**INSTRUCTIONS TO FOLLOW**. Starting with the line that contains "economic development from" and stopping after the line that contains "Agriculture is one", return each line below exactly as written, with no others.

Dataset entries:
━━━━━━━━━━━━━━━━━━━━
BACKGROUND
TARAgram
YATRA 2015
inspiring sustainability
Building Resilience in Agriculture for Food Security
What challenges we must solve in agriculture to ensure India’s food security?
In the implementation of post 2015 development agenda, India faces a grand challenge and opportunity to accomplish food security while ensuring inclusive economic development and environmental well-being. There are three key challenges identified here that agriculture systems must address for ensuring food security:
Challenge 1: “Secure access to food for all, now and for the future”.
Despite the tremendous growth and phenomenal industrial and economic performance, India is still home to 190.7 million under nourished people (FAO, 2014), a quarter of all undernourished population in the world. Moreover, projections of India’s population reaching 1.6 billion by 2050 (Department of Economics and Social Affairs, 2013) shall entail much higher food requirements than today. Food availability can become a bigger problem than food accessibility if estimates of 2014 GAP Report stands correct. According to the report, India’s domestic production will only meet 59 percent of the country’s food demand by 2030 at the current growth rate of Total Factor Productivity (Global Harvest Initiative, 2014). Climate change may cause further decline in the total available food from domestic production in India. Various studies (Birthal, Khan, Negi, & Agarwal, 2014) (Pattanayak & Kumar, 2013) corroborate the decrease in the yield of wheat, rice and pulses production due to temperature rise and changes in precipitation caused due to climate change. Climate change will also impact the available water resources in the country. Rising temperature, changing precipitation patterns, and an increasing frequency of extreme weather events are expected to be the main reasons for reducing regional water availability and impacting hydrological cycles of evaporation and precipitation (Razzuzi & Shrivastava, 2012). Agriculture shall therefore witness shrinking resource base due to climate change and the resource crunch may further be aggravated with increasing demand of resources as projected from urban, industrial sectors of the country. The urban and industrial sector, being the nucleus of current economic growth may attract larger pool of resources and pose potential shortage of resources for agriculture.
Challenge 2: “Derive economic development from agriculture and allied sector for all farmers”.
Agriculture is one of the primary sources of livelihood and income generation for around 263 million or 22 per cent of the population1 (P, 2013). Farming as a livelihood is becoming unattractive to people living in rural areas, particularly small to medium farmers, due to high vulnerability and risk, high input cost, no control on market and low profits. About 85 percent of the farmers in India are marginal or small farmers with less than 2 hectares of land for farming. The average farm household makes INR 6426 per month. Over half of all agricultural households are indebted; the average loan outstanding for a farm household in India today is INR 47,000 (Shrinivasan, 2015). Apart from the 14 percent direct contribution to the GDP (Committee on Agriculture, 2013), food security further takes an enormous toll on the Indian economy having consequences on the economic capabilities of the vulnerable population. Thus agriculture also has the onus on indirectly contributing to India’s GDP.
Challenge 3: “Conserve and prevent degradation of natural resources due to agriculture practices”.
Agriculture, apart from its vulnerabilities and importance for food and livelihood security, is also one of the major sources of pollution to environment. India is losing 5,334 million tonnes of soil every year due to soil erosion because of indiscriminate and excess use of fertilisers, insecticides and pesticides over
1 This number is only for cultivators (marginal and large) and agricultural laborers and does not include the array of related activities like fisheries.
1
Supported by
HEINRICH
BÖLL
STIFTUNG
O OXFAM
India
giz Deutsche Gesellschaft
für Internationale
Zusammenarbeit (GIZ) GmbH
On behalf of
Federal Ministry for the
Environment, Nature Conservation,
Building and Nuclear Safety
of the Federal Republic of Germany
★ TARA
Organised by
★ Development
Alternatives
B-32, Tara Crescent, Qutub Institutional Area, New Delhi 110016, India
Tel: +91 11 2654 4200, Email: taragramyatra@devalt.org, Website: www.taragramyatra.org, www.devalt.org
━━━━━━━━━━━━━━━━━━━━
**WRITTEN RESPONSE**.
Challenge 2: “Derive economic development from agriculture and allied sector for all farmers”.
Agriculture is one of the primary sources of livelihood and income generation for around 263 million or 22 per cent of the population1 (P, 2013). Farming as a livelihood is becoming unattractive to people living in rural areas, particularly small to medium farmers, due to high vulnerability and risk, high input cost, no control on market and low profits. About 85 percent of the farmers in India are marginal or small farmers with less than 2 hectares of land for farming. The average farm household makes INR 6426 per month. Over half of all agricultural households are indebted; the average loan outstanding for a farm household in India today is INR 47,000 (Shrinivasan, 2015). Apart from the 14 percent direct contribution to the GDP (Committee on Agriculture, 2013), food security further takes an enormous toll on the Indian economy having consequences on the economic capabilities of the vulnerable population. Thus agriculture also has the onus on indirectly contributing to India’s GDP.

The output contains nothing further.